:: Selection

What this essay is about: Best F(r)iends, the two-part film by newcomer Justin MacGregor, which received a fragmented theatrical release last year and finally dropped on Blu-Ray at the end of January. It’s about the way the film makes weird weird again, how it uses audience foreknowledge to its advantage, how it surprises and delights a totally jaded viewer. It’s about questioning how we move forward in American film, how we find a way out of the deadening bigness and loudness that Hollywood insists we want. And it’s about paratext.

A wide release was not possible for Best F(r)iends and its teeny-tiny production, but the film got national attention because of its stars: Greg Sestero and Tommy Wiseau, formerly of the infamous The Room, working together again after fifteen years. This time, Sestero, rather than Wiseau, is at the creative helm. He wrote and produced the film, and has toured indie theaters to screen and promote it basically without cease since its initial theatrical release in March 2018.

::::
:: Entries supplied

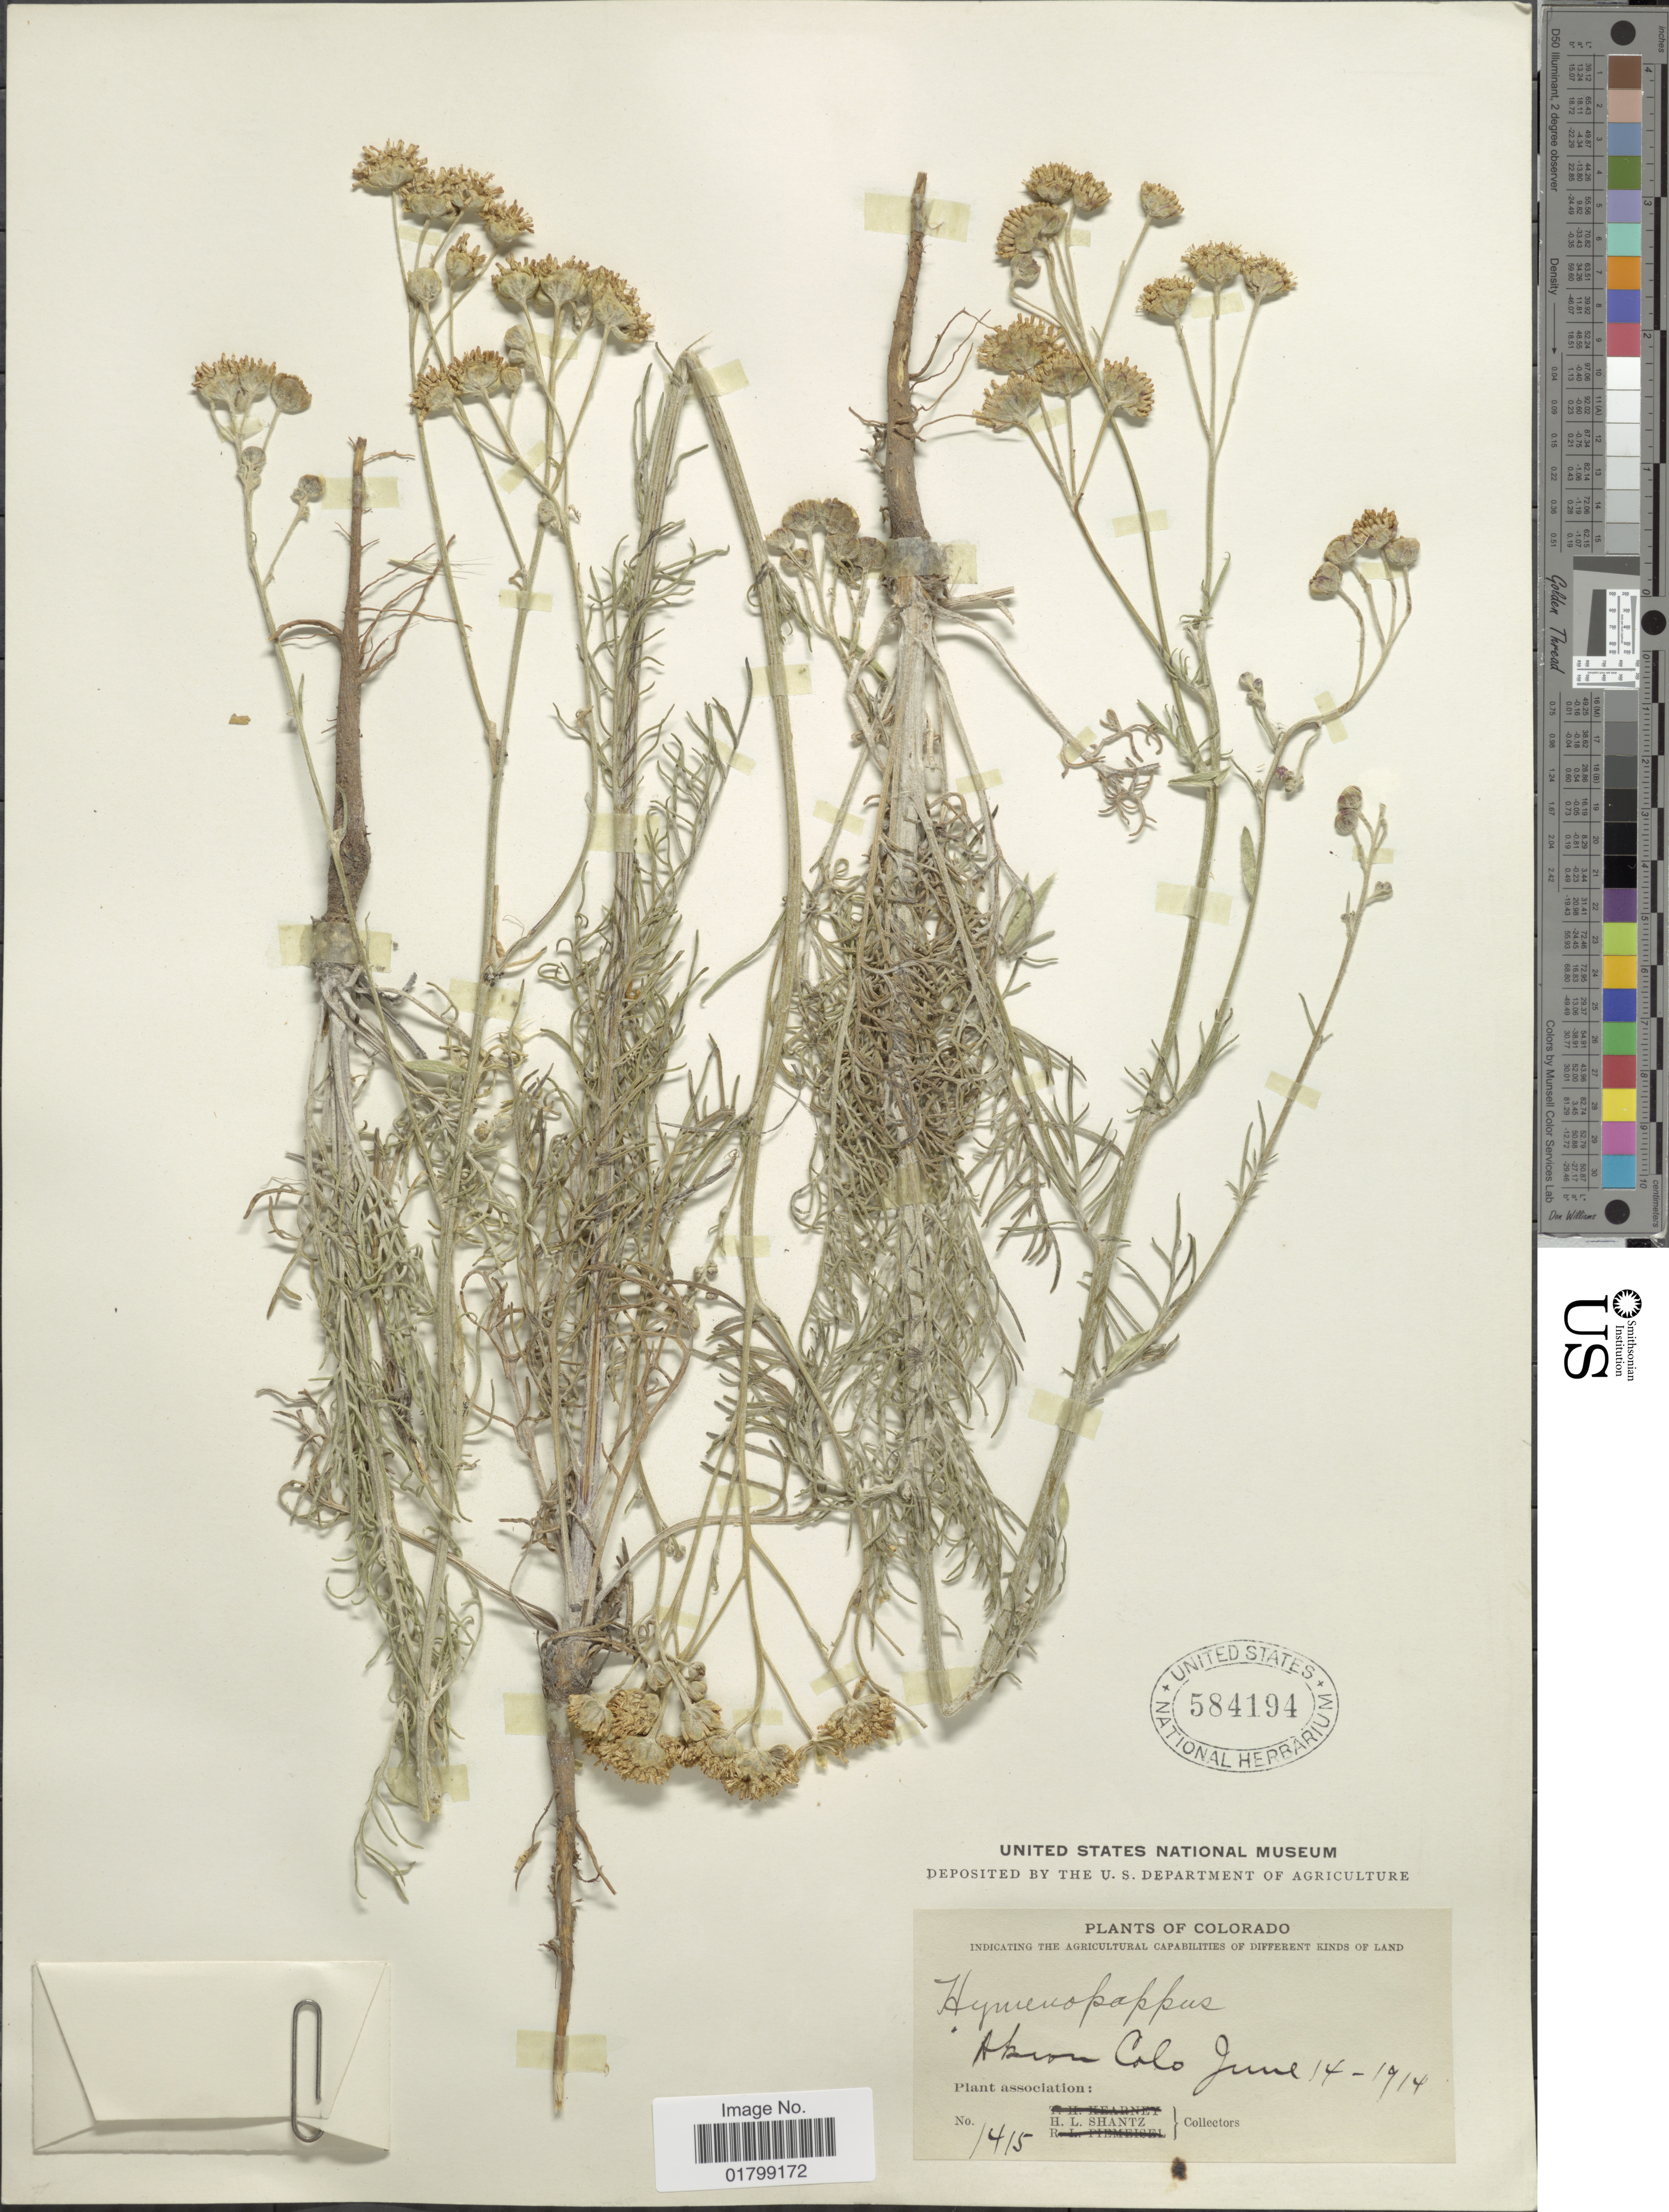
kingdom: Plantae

::::
:: Entries supplied

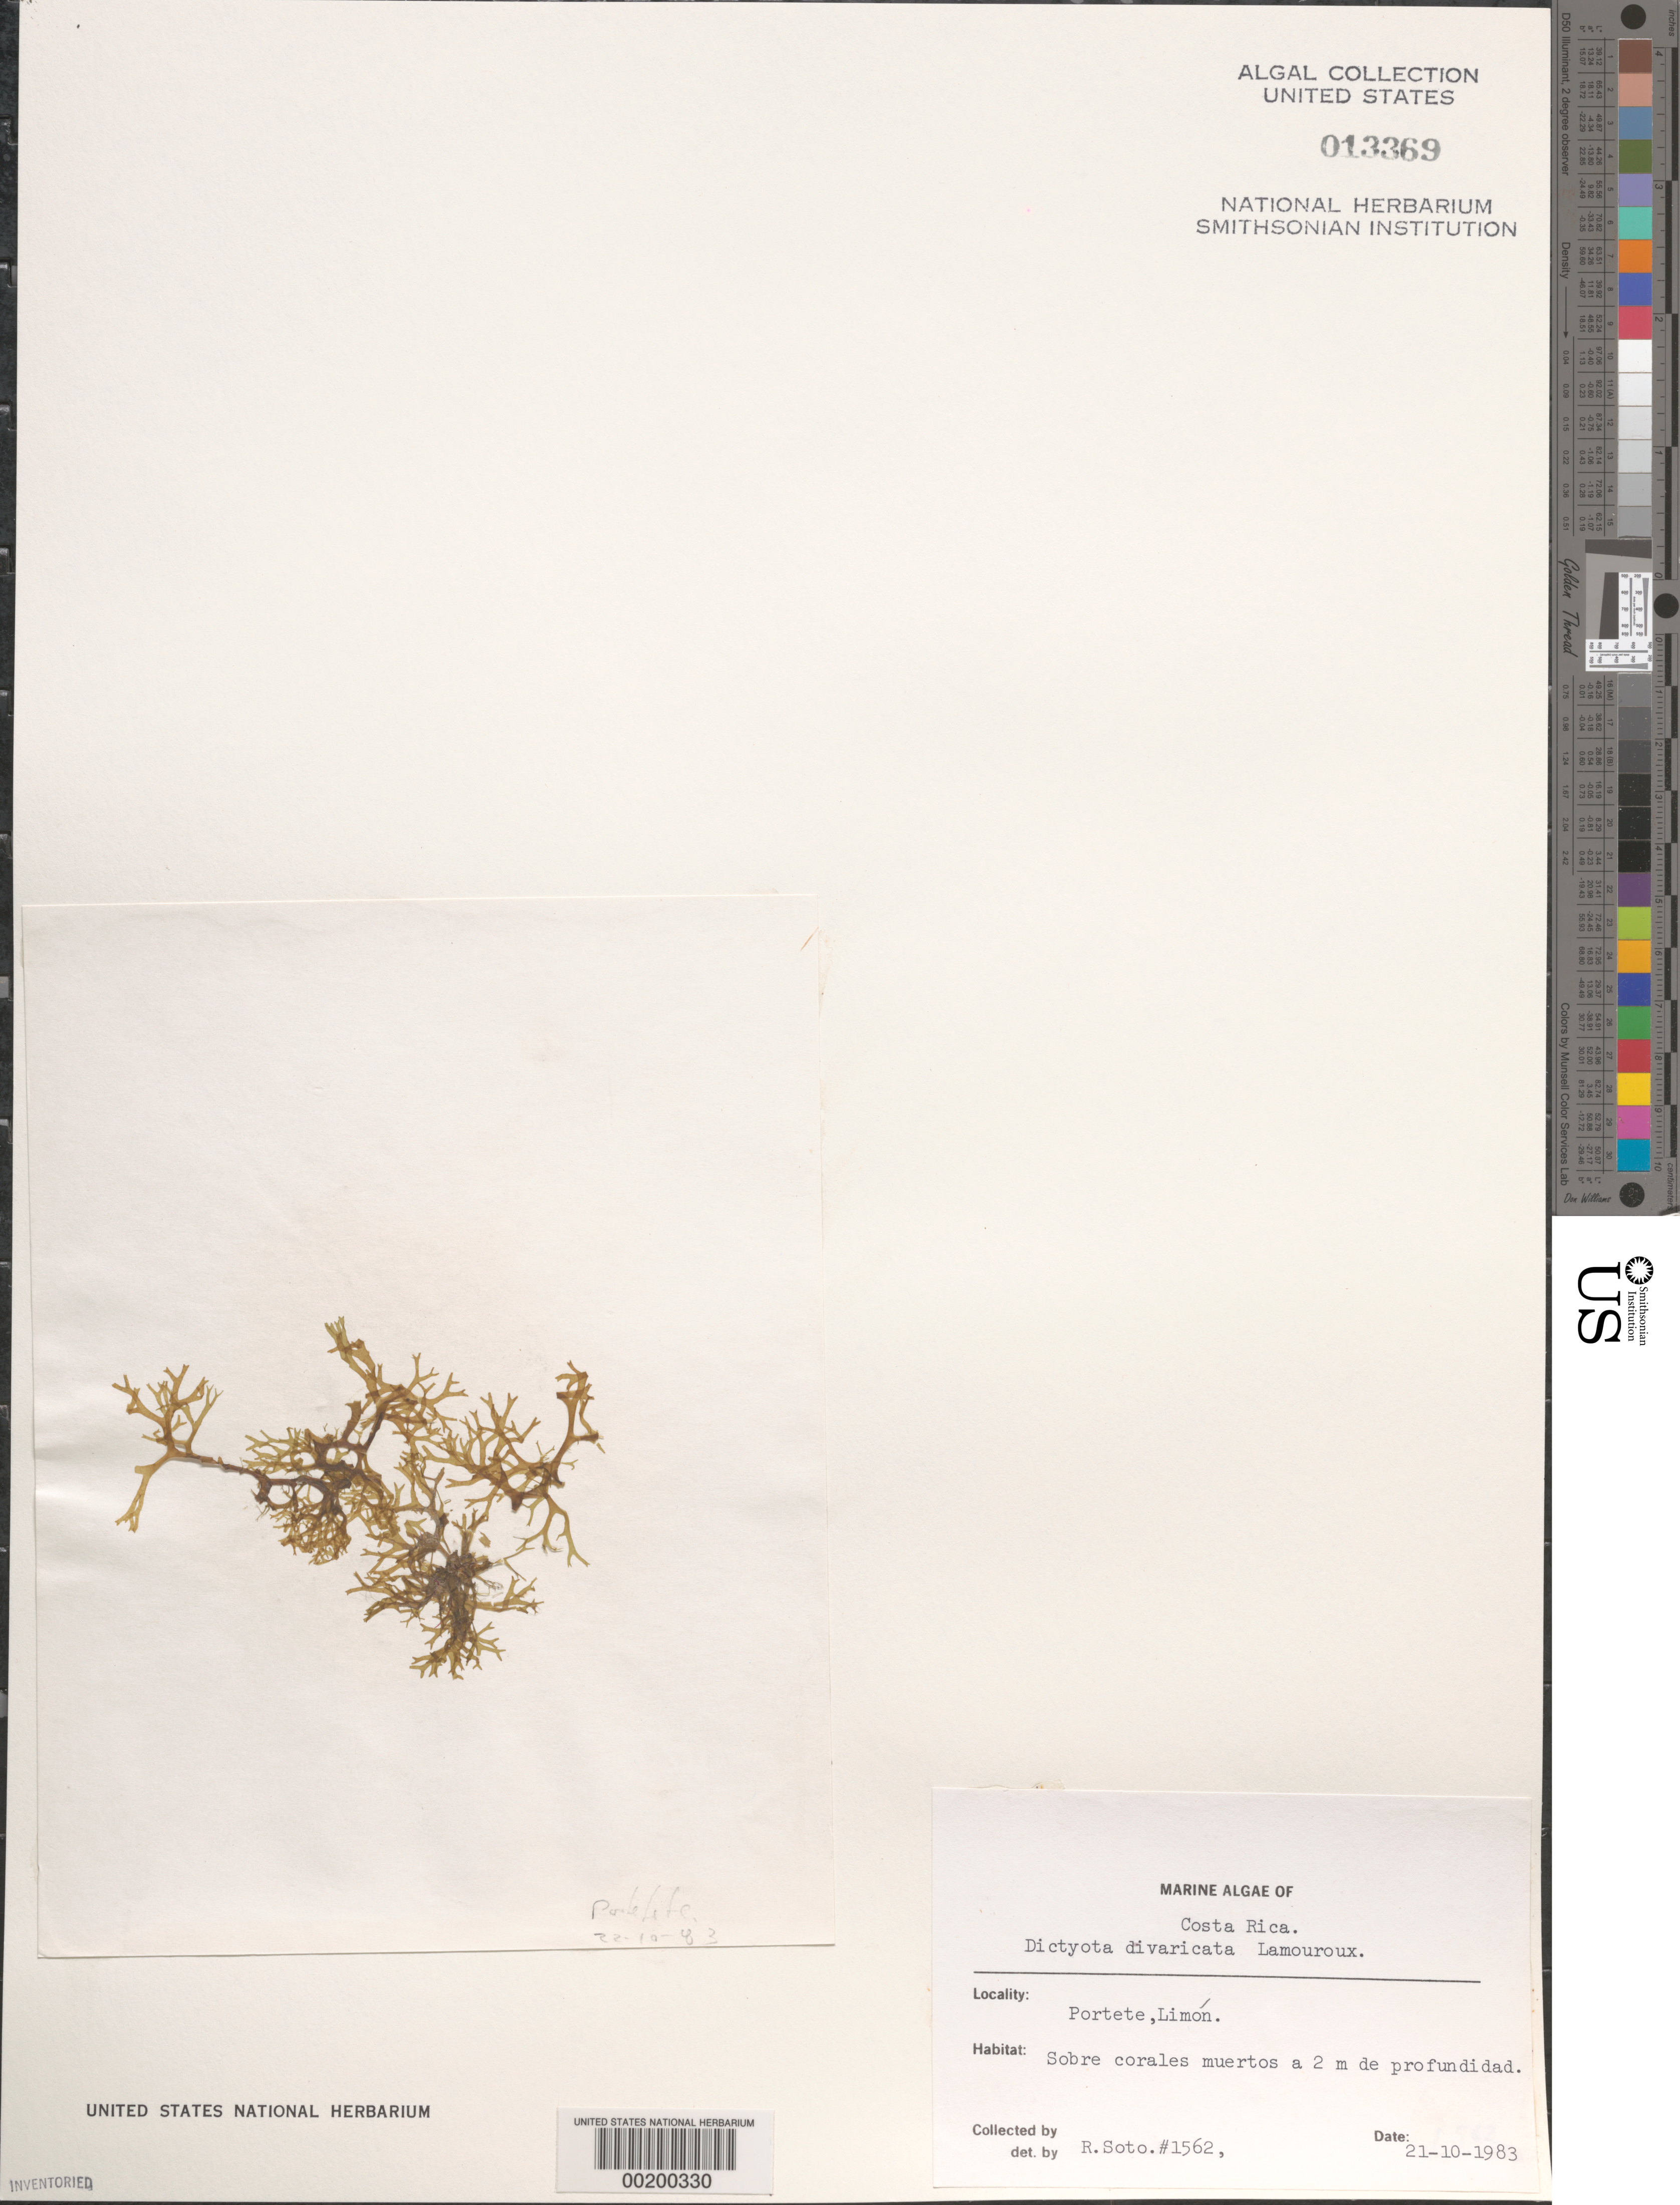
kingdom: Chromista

::::

- **To do**
(a) From the essay on Best F(r)iends, extract the passage starting at "A wide release" and ending at "in March 2018.".
(b) According to the essay on Best F(r)iends, when did the film have its initial theatrical release?

- **Solutions per task**
(a)
A wide release was not possible for Best F(r)iends and its teeny-tiny production, but the film got national attention because of its stars: Greg Sestero and Tommy Wiseau, formerly of the infamous The Room, working together again after fifteen years. This time, Sestero, rather than Wiseau, is at the creative helm. He wrote and produced the film, and has toured indie theaters to screen and promote it basically without cease since its initial theatrical release in March 2018.

(b) March 2018